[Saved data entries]
++++

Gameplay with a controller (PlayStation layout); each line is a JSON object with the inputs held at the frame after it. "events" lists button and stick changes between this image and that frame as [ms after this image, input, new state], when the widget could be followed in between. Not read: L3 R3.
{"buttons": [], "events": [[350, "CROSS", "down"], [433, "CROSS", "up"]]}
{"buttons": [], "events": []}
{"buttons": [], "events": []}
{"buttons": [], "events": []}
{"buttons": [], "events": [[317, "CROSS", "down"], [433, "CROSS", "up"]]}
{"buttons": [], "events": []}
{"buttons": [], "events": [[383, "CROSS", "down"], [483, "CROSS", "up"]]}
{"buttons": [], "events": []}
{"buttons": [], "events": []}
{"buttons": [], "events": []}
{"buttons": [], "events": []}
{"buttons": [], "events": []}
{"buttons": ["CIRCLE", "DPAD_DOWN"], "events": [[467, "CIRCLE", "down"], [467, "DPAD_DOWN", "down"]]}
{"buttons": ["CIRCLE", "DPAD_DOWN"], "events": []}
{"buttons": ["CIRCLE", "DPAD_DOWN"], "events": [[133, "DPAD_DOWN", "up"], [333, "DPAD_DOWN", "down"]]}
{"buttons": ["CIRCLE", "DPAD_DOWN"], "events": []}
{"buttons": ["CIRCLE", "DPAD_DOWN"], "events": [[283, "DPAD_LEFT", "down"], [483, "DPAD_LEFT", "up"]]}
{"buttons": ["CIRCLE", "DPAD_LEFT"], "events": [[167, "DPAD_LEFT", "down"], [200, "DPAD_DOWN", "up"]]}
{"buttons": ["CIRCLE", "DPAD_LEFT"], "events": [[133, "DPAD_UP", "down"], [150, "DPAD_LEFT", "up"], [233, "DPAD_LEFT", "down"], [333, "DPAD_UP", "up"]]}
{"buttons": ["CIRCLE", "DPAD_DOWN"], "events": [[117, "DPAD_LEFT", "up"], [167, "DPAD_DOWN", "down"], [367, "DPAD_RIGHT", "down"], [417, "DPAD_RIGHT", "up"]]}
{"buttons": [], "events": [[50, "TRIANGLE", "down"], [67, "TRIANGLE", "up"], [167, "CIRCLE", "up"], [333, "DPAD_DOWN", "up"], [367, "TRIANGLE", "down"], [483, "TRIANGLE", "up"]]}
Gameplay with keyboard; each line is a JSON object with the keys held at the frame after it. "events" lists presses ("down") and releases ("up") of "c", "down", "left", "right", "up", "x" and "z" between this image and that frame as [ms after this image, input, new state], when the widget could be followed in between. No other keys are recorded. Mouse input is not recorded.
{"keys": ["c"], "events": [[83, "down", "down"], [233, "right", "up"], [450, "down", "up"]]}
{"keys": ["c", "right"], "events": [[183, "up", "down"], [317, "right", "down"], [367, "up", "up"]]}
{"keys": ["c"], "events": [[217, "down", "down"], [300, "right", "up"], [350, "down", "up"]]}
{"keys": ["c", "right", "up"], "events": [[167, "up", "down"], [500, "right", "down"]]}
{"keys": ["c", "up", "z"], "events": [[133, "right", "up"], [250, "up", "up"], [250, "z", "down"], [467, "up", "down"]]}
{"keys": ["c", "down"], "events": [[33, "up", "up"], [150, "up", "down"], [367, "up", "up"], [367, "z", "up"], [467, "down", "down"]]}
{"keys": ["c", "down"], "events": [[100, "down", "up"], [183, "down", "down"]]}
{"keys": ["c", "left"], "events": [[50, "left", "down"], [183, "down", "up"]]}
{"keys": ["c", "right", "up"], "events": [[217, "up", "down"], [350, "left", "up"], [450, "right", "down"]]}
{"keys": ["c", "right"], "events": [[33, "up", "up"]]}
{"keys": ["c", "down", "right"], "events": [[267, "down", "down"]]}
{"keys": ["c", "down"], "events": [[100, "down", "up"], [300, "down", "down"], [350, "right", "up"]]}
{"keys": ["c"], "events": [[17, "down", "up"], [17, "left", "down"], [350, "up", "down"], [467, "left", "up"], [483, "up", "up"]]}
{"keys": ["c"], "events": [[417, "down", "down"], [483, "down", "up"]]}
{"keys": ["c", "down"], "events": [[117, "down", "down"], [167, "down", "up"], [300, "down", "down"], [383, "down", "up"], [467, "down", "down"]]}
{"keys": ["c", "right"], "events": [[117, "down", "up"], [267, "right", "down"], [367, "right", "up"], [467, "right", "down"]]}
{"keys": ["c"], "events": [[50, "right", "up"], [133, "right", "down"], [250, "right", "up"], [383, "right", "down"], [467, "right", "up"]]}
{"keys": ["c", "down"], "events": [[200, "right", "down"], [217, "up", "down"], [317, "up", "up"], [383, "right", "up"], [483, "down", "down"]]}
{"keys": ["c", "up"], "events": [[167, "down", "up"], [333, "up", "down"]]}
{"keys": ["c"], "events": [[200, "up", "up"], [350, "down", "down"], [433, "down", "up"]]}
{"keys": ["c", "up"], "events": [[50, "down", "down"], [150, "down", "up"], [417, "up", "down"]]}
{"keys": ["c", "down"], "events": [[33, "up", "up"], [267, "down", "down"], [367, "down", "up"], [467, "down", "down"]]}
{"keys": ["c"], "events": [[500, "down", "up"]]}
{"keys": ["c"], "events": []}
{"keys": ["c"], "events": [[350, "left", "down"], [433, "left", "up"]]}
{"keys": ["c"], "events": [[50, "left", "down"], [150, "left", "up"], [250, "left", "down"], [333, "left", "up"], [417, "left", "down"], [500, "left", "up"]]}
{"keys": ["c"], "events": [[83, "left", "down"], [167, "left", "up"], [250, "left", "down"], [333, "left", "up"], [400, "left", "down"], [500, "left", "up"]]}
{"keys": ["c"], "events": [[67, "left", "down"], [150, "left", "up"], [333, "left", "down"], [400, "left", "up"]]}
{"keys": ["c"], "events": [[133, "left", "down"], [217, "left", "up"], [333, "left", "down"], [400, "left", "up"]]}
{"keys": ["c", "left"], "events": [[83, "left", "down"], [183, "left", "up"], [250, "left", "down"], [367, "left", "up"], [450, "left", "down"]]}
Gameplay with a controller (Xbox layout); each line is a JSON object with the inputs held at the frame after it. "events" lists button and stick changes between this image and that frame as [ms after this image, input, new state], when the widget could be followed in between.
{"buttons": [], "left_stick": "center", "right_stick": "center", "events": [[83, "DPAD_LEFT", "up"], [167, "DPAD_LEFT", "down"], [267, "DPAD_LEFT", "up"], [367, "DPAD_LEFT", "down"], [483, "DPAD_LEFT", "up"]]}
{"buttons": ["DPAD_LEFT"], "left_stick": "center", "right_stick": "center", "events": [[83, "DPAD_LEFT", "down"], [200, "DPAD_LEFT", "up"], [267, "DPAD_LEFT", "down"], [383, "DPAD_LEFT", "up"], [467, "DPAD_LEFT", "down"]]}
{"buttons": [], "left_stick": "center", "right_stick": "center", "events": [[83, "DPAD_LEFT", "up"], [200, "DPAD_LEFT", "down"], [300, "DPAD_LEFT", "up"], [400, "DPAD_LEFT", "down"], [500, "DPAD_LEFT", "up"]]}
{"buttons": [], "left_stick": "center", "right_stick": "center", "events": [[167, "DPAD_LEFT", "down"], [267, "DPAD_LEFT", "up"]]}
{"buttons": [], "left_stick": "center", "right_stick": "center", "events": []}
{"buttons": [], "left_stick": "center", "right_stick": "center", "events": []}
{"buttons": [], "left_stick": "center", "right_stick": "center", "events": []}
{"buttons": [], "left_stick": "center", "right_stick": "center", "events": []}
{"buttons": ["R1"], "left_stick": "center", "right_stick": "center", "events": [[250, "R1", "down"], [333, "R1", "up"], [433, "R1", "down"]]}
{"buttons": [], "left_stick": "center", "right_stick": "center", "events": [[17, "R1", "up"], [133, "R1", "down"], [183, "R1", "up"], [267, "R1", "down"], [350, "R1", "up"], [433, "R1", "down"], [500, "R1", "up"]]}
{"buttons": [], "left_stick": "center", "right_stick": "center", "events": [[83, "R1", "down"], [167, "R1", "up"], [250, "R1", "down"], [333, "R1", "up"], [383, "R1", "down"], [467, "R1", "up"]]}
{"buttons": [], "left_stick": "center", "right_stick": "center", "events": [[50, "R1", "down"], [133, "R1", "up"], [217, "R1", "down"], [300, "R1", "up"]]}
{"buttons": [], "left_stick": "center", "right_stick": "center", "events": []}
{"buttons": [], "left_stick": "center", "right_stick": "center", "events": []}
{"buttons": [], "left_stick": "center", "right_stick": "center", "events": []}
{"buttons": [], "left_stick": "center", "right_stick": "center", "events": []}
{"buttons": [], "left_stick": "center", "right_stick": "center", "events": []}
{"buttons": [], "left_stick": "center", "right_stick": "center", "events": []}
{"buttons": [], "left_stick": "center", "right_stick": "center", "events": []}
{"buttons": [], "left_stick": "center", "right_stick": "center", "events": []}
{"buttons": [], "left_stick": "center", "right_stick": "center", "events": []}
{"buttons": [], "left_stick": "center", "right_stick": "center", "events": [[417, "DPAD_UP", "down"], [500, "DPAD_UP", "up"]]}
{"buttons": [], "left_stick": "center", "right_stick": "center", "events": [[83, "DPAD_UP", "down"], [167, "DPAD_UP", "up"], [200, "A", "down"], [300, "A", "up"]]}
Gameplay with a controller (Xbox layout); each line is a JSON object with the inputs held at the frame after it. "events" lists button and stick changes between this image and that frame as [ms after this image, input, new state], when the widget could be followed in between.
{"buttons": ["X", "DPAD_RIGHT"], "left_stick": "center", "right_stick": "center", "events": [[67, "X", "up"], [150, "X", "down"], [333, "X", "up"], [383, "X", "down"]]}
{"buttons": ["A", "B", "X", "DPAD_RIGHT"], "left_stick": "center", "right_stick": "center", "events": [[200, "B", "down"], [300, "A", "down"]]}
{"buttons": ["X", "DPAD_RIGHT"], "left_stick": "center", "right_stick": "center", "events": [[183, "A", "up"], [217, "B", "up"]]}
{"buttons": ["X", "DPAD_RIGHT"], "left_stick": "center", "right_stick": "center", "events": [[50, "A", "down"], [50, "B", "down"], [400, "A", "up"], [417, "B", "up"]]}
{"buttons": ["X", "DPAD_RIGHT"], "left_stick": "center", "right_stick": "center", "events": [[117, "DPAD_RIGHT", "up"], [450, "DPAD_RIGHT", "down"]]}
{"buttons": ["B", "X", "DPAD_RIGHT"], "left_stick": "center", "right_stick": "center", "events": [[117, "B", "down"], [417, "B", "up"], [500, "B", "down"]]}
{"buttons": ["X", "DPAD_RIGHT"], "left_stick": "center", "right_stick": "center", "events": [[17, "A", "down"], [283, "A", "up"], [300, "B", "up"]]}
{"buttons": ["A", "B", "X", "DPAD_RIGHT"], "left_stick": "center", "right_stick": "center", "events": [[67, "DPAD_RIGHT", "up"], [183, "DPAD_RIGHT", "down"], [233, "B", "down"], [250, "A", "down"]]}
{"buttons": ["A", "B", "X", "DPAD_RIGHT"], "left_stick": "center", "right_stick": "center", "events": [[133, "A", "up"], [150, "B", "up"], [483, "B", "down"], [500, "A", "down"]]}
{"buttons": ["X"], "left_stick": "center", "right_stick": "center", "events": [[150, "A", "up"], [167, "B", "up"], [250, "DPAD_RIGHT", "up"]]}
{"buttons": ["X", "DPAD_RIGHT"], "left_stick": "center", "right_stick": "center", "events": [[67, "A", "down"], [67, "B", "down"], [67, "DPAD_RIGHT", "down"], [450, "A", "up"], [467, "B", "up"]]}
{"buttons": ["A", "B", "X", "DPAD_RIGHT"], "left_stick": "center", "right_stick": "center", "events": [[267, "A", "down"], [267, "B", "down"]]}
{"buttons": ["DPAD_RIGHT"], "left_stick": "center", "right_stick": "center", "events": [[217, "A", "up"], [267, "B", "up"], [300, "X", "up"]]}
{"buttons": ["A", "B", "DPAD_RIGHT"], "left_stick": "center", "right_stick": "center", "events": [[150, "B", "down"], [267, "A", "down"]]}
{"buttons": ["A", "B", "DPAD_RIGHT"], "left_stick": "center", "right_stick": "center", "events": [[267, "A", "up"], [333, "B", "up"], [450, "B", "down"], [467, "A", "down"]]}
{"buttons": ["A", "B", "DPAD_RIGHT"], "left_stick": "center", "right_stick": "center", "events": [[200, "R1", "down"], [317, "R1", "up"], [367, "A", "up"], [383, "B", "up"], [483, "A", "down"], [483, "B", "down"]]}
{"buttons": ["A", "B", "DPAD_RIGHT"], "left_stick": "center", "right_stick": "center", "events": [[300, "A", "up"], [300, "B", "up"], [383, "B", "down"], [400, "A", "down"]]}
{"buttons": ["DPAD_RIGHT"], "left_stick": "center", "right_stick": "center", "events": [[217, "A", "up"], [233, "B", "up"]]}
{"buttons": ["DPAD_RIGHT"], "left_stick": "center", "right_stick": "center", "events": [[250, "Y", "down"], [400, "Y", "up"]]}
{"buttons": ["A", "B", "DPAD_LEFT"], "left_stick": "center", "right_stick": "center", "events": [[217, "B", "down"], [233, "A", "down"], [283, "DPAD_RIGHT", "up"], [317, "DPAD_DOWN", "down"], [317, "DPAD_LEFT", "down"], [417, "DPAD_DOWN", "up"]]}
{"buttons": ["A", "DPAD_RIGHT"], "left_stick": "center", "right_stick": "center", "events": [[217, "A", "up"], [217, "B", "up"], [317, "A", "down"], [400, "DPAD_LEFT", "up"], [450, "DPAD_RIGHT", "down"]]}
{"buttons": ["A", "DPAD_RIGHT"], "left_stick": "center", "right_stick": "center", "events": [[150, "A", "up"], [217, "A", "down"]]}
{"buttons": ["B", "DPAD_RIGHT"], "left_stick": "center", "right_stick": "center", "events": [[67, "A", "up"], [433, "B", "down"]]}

++++

__REQUIREMENT__.
Return every line of the entries above that the string "CROSS" appears in.

__RESPONSE TO THE EXERCISE__.
{"buttons": [], "events": [[350, "CROSS", "down"], [433, "CROSS", "up"]]}
{"buttons": [], "events": [[317, "CROSS", "down"], [433, "CROSS", "up"]]}
{"buttons": [], "events": [[383, "CROSS", "down"], [483, "CROSS", "up"]]}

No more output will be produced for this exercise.